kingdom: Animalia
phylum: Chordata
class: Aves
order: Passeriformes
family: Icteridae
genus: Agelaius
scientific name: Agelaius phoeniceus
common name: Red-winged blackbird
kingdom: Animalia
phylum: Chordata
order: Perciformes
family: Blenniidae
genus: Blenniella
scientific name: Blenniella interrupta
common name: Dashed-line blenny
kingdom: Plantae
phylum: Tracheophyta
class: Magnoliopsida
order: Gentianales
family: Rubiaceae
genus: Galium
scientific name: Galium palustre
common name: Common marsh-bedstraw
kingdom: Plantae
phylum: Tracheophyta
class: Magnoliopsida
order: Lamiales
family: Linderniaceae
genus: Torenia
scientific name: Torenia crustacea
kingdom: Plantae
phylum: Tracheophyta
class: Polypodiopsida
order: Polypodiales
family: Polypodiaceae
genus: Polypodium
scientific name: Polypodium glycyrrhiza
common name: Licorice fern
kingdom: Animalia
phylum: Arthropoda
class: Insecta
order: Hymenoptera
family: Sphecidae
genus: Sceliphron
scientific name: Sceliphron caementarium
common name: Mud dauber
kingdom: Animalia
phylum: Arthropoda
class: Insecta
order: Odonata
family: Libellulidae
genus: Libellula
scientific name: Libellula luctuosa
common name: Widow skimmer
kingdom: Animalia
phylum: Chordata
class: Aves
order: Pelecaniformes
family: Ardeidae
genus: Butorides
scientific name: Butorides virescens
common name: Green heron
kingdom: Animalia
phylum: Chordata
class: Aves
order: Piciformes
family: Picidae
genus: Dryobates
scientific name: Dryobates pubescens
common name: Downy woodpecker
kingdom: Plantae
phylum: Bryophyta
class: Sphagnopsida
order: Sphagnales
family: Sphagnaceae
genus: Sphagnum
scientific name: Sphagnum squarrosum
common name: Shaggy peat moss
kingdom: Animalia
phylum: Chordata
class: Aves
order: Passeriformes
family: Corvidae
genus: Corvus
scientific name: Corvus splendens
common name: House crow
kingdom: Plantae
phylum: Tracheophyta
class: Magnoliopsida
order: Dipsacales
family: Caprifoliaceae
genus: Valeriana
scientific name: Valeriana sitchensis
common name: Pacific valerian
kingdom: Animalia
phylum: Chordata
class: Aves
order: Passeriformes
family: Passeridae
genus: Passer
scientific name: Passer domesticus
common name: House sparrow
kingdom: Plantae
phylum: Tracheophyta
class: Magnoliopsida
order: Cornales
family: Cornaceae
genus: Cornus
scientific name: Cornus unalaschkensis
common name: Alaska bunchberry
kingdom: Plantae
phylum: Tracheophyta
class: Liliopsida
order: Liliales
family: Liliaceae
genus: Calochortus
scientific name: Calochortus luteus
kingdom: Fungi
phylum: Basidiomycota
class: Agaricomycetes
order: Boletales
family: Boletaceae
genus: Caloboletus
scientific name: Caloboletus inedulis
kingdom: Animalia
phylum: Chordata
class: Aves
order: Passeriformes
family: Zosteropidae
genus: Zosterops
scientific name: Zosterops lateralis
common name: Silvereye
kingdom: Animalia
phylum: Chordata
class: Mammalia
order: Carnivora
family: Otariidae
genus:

- - - - -

- [Exercise]: Change every "common name" in the data to "everyday name" and write out all the lines again, leaving everything else as it is.

- [Task answer]:
kingdom: Animalia
phylum: Chordata
class: Aves
order: Passeriformes
family: Icteridae
genus: Agelaius
scientific name: Agelaius phoeniceus
everyday name: Red-winged blackbird
kingdom: Animalia
phylum: Chordata
order: Perciformes
family: Blenniidae
genus: Blenniella
scientific name: Blenniella interrupta
everyday name: Dashed-line blenny
kingdom: Plantae
phylum: Tracheophyta
class: Magnoliopsida
order: Gentianales
family: Rubiaceae
genus: Galium
scientific name: Galium palustre
everyday name: Common marsh-bedstraw
kingdom: Plantae
phylum: Tracheophyta
class: Magnoliopsida
order: Lamiales
family: Linderniaceae
genus: Torenia
scientific name: Torenia crustacea
kingdom: Plantae
phylum: Tracheophyta
class: Polypodiopsida
order: Polypodiales
family: Polypodiaceae
genus: Polypodium
scientific name: Polypodium glycyrrhiza
everyday name: Licorice fern
kingdom: Animalia
phylum: Arthropoda
class: Insecta
order: Hymenoptera
family: Sphecidae
genus: Sceliphron
scientific name: Sceliphron caementarium
everyday name: Mud dauber
kingdom: Animalia
phylum: Arthropoda
class: Insecta
order: Odonata
family: Libellulidae
genus: Libellula
scientific name: Libellula luctuosa
everyday name: Widow skimmer
kingdom: Animalia
phylum: Chordata
class: Aves
order: Pelecaniformes
family: Ardeidae
genus: Butorides
scientific name: Butorides virescens
everyday name: Green heron
kingdom: Animalia
phylum: Chordata
class: Aves
order: Piciformes
family: Picidae
genus: Dryobates
scientific name: Dryobates pubescens
everyday name: Downy woodpecker
kingdom: Plantae
phylum: Bryophyta
class: Sphagnopsida
order: Sphagnales
family: Sphagnaceae
genus: Sphagnum
scientific name: Sphagnum squarrosum
everyday name: Shaggy peat moss
kingdom: Animalia
phylum: Chordata
class: Aves
order: Passeriformes
family: Corvidae
genus: Corvus
scientific name: Corvus splendens
everyday name: House crow
kingdom: Plantae
phylum: Tracheophyta
class: Magnoliopsida
order: Dipsacales
family: Caprifoliaceae
genus: Valeriana
scientific name: Valeriana sitchensis
everyday name: Pacific valerian
kingdom: Animalia
phylum: Chordata
class: Aves
order: Passeriformes
family: Passeridae
genus: Passer
scientific name: Passer domesticus
everyday name: House sparrow
kingdom: Plantae
phylum: Tracheophyta
class: Magnoliopsida
order: Cornales
family: Cornaceae
genus: Cornus
scientific name: Cornus unalaschkensis
everyday name: Alaska bunchberry
kingdom: Plantae
phylum: Tracheophyta
class: Liliopsida
order: Liliales
family: Liliaceae
genus: Calochortus
scientific name: Calochortus luteus
kingdom: Fungi
phylum: Basidiomycota
class: Agaricomycetes
order: Boletales
family: Boletaceae
genus: Caloboletus
scientific name: Caloboletus inedulis
kingdom: Animalia
phylum: Chordata
class: Aves
order: Passeriformes
family: Zosteropidae
genus: Zosterops
scientific name: Zosterops lateralis
everyday name: Silvereye
kingdom: Animalia
phylum: Chordata
class: Mammalia
order: Carnivora
family: Otariidae
genus:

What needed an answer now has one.